From the listing below, copy out each line that contains the string "series" and leave out every other line.

________________________________________

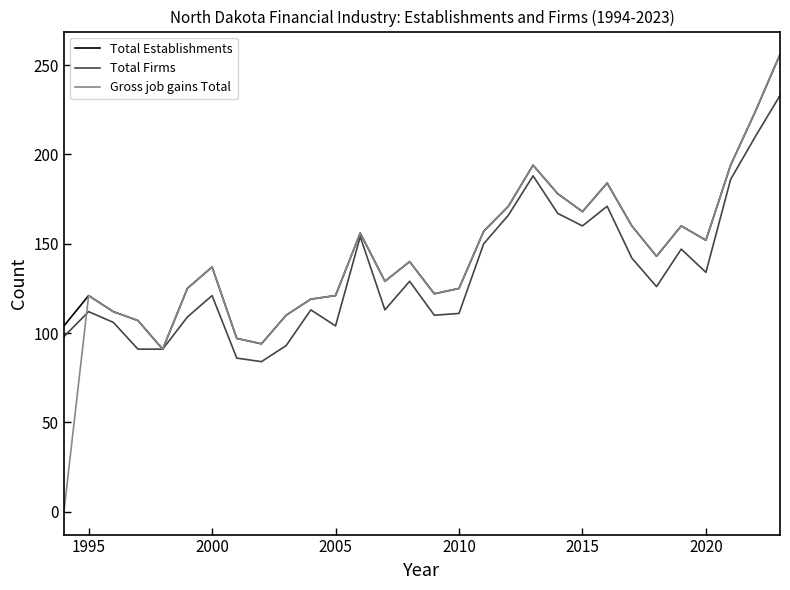

What is the greatest value displayed?

256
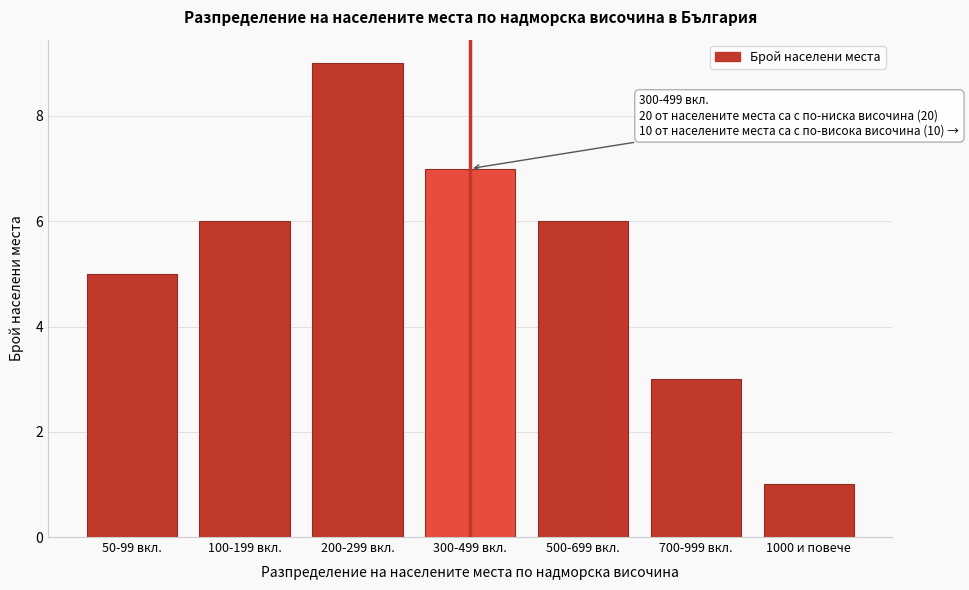

Reading left to right, what are all the values shown in this chart?

5	6	9	7	6	3	1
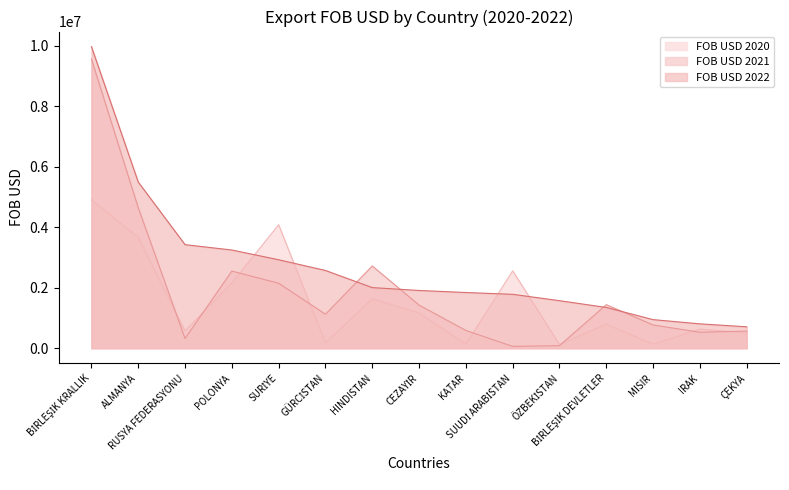

Rank the series at SUUDİ ARABİSTAN from highest to lowest value.

FOB USD 2020, FOB USD 2022, FOB USD 2021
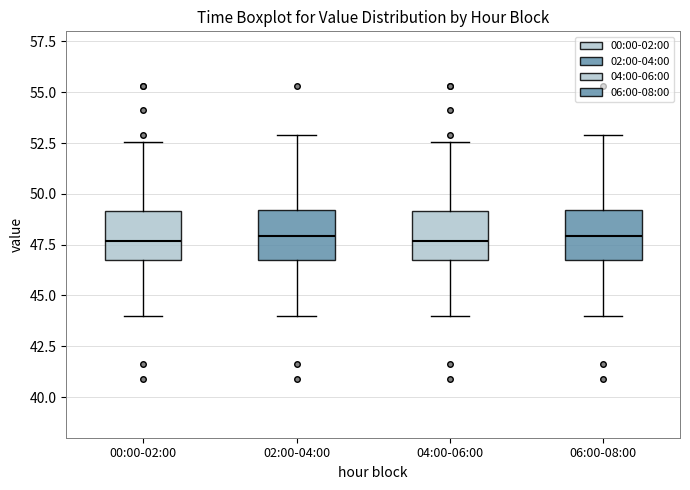

Reading left to right, transcribe this box plot: for each box, give where its median line is, the range the box spans, and where its two whiskers end, as read against the y-axis. The values are not printed on the chart, so give them approximately, as read against the axis.

00:00-02:00: median 47.5, box 47.0 to 49.0, whiskers 44.0 to 52.5
02:00-04:00: median 48.0, box 46.5 to 49.0, whiskers 44.0 to 53.0
04:00-06:00: median 47.5, box 47.0 to 49.0, whiskers 44.0 to 52.5
06:00-08:00: median 48.0, box 46.5 to 49.0, whiskers 44.0 to 53.0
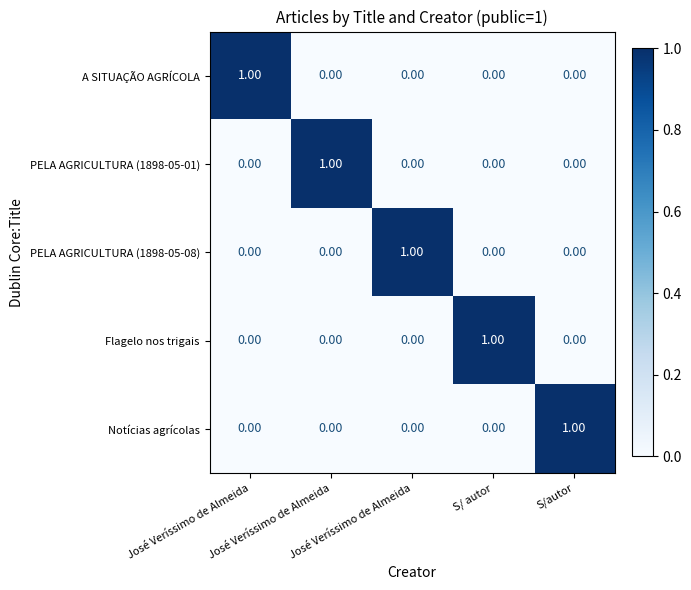

Between José Veríssimo de Almeida and José Veríssimo de Almeida, which is larger?

José Veríssimo de Almeida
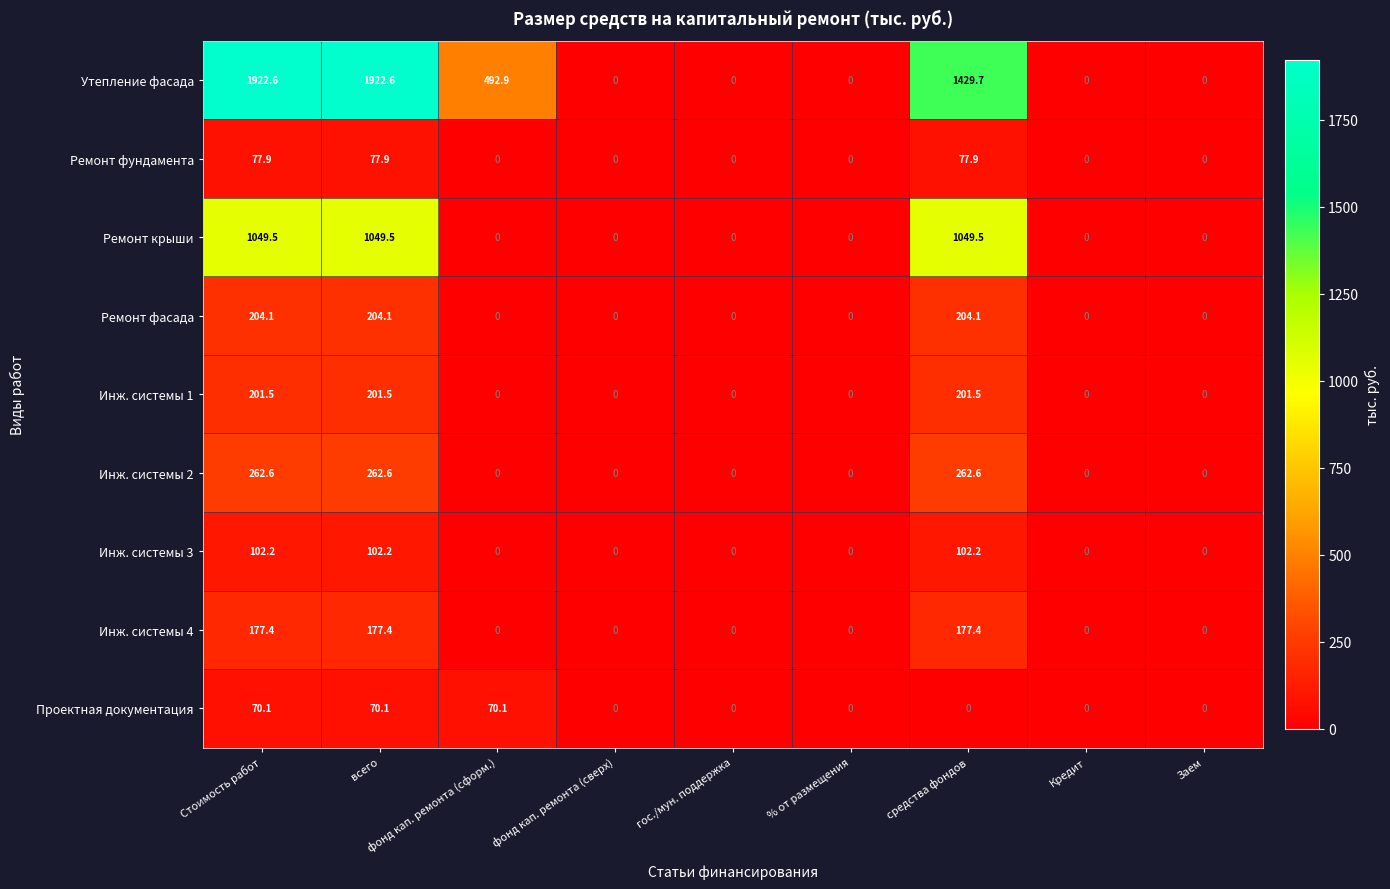

How many series are shown in this chart?

9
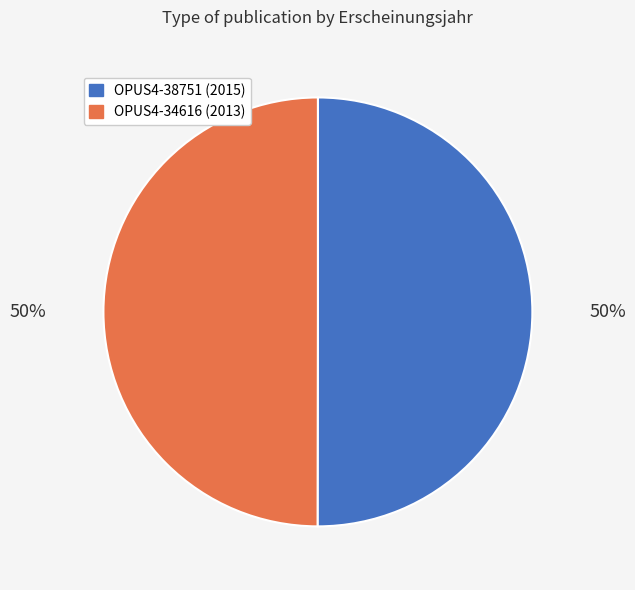

Is it true that OPUS4-34616 is 39% of the pie?

False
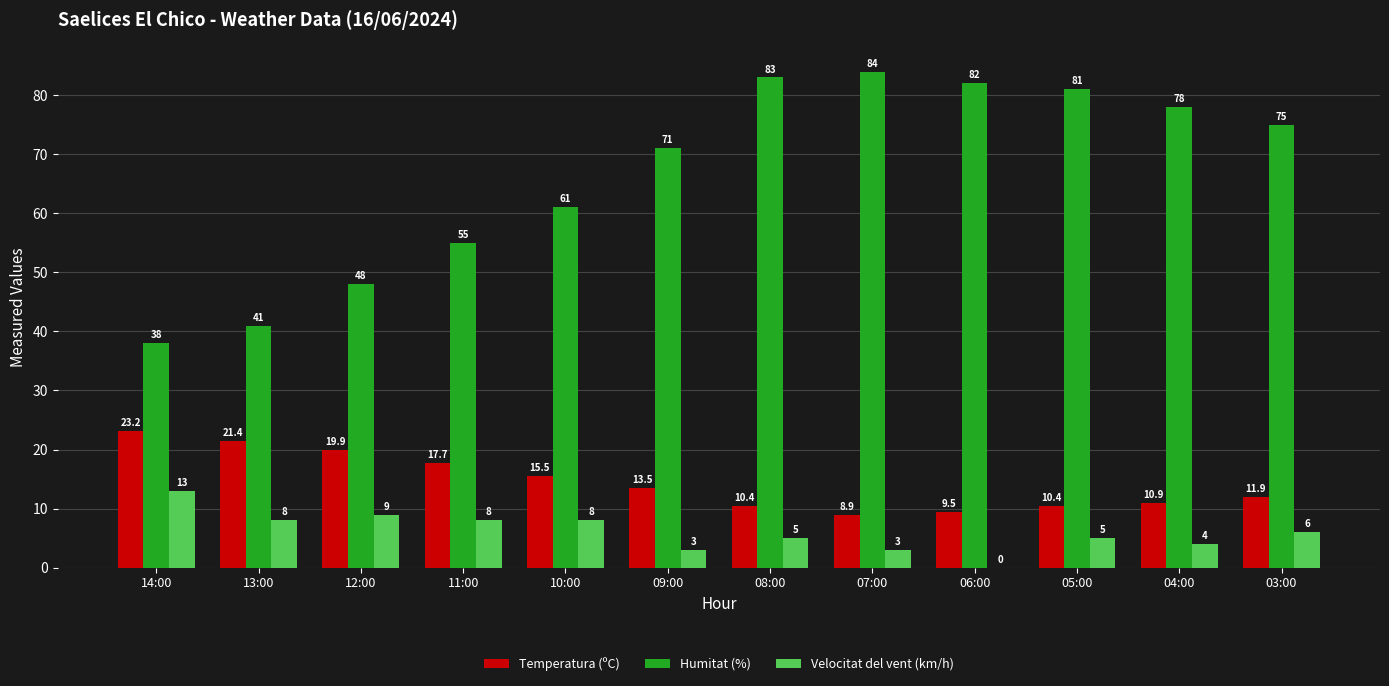

At which label is Humitat (%) closest to 61?

10:00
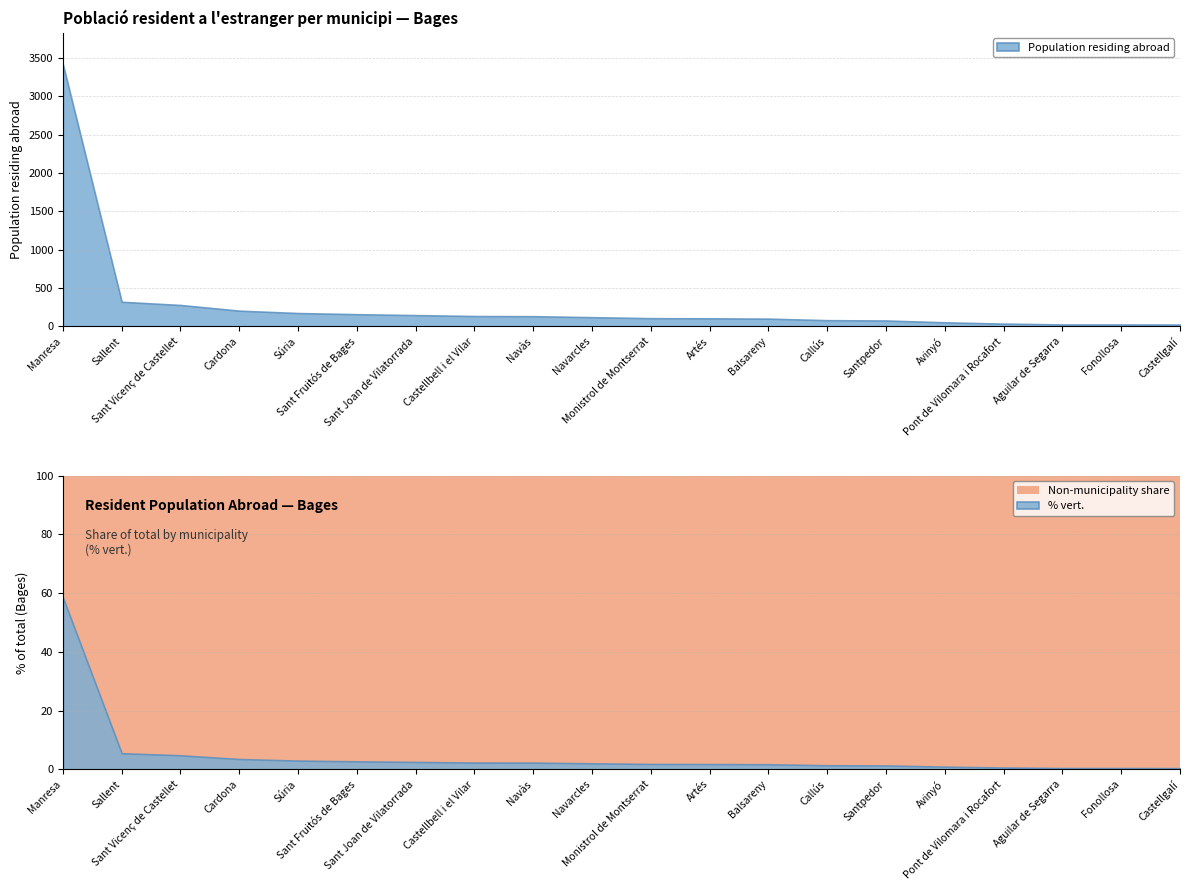

Is the value of % vert. at Sant Joan de Vilatorrada greater than the value of Population residing abroad at Manresa?

No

________________________________________

-- ANSWER BOX --
Rank the series at SUUDİ ARABİSTAN from highest to lowest value.
How many series are shown in this chart?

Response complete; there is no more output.